Still, it remains unclear whether the drugs even work on crops. Graciela Lorca, a molecular biologist at the University of Florida and an expert on citrus greening, said she is not convinced. In the absence of peer-reviewed studies, she and other researchers have largely relied on anecdotal evidence from growers who have reported some improvement after applying the drugs.
“Right now it’s a desperate measure for sure,” she said.
One recent afternoon, Kenny Sanders drove through his groves of Valencia and Hamin oranges and pointed out ailing trees adorned with the strips of pink tape that mark them for destruction.

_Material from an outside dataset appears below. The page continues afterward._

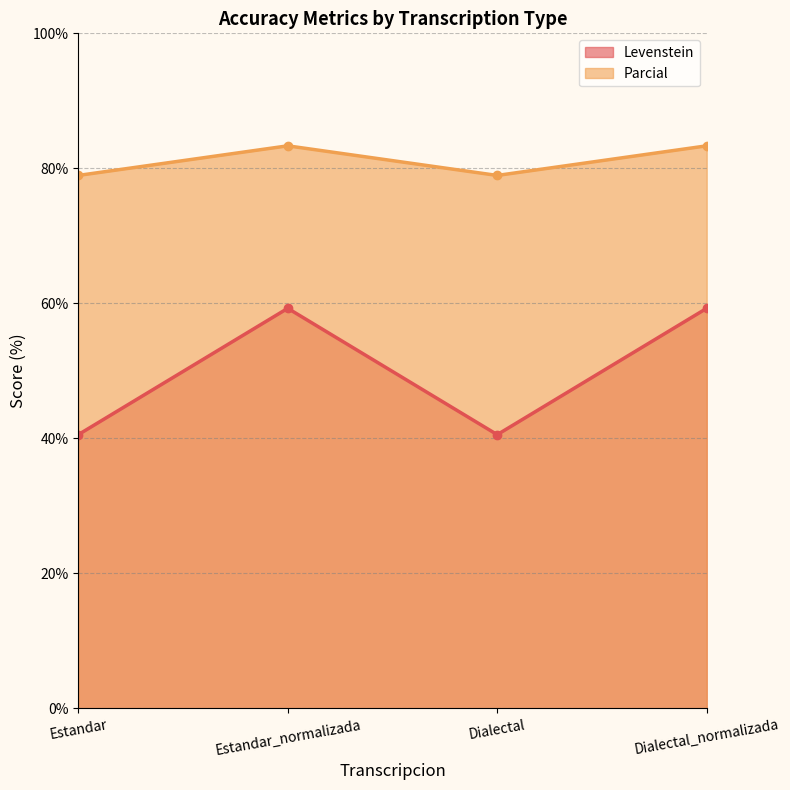

What is the difference between the highest and lowest values at Estandar?

38.4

“That’s the kiss of death,” Mr. Sanders, a former rodeo performer and cattle rustler, said in a jaunty twang. “Used to be if you had 40 acres, you’d drive a Cadillac and send your kids to college. Not anymore.”
He said he tried using antibiotics for one season, but gave up after seeing little improvement. Cost, he added, was the main reason he didn’t continue spraying.
In the meantime, he and many other growers have embraced a range of remedies: tearing out trees at the first sign of disease and planting new stock bred to better withstand the bacteria. He also regularly feeds his trees a precision blend of micronutrients, a coddling he says helps them withstand the disease.
Roy Petteway does all of the above, too, but he believes that the spraying is worth the expense. Soft-spoken and contemplative, he considers himself a environmentalist and though he worries about antibiotic resistance, he puts his faith in the E.P.A. and its determination that the risks of spraying are minimal. He sees it as a stopgap measure that can help his trees survive until researchers develop disease-resistant stock or more effective treatments.
As a fourth-generation grower, Mr. Petteway has more pressing concerns than the relatively abstract threat of antibiotic resistance.
“These trees are our livelihood and our future,” he said. “And I’ve got to make sure all of this is here for my children and grandchildren.”